I am back from a weekend of kendo. On Saturday I ran a coaching session for the British Kendo Squad and on Sunday I refereed The British Open Championships. It was an interesting combination of events as the second day allowed everyone to work on putting theory into practice.
I have written about sae on a number of occasions. This term describes the snap or sharpness necessary to turn a strike into a successful yuko datotsu. This and seme were the themes of the squad training session. Whilst we looked at a number of shikake and oji techniques, we paid particular attention to both how we made the opportunity and how we finished each attack.
Sae in theory is a product of tenouchi, (the inside of the hands), or the way you complete the cut by squeezing the tsuka of the shinai as it makes contract with the target. In practice the path of the cut also has to be correct and ki-ken-tai-itchi has to bring all the elements of footwork, posture and kiai together at the exact point of striking the target. Sae is not something than can be applied as an afterthought. If your hands are in the correct position throughout the strike then it is simply a matter of squeezing with the little and ring fingers of both hands on the point of impact. If they are not and for instance your right hand is holding too strongly, then regardless of whether or not you squeeze the shinai, it will not result in ippon.

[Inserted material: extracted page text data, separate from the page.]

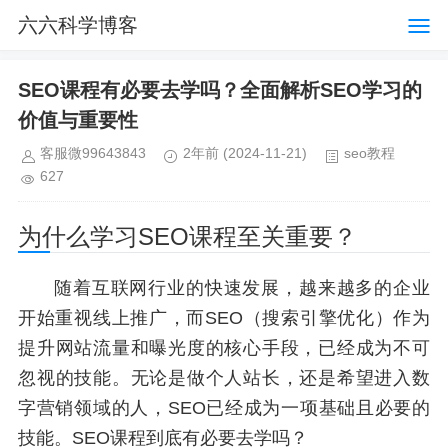
六六科学博客
SEO课程有必要去学吗？全面解析SEO学习的
价值与重要性
客服微99643843
2年前
(2024-11-21)
seo教程
627
为什么学习SEO课程至关重要？
随着互联网行业的快速发展，越来越多的企业
开始重视线上推广，而SEO（搜索引擎优化）作为
提升网站流量和曝光度的核心手段，已经成为不可
忽视的技能。无论是做个人站长，还是希望进入数
字营销领域的人，SEO已经成为一项基础且必要的
技能。SEO课程到底有必要去学吗？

Chiba sensei talks about making tenouchi for men once the shinai is at chin height. The concept is to hit the target and then squeeze after, so that you strike with full force and complete the technique sharply just below the point of impact. This is not as aggressive as it sounds, because if the use of shoulders, elbows and wrists are correct, the strike will be quick and sharp rather than heavy.
At yesterday’s taikai we saw varying levels of sae. There were many long encho where both fighters made numerous strikes, but few were sharp enough to make the referees raise their flags. At the end of the day we were presenting prizes and cleaning the hall at the same time. There was of course some enjoyable kendo. Mr Yamazaki, from Hokkaido University took first place, demonstrating my sae theory with some explosive techniques, including an excellent tsuki in the semi-final. I was also delighted that two of our regular Mumeishi students Alex Heyworth and Alan Thompson respectively took second and third place medals.
On a completely different subject, I had a Skype chat with a Japanese kendo friend who recently returned home after many years in the UK. He visited the Shudokan in Osaka and mentioned that he had to wait 45 minutes for keiko with a hachidan sensei. Nothing changes!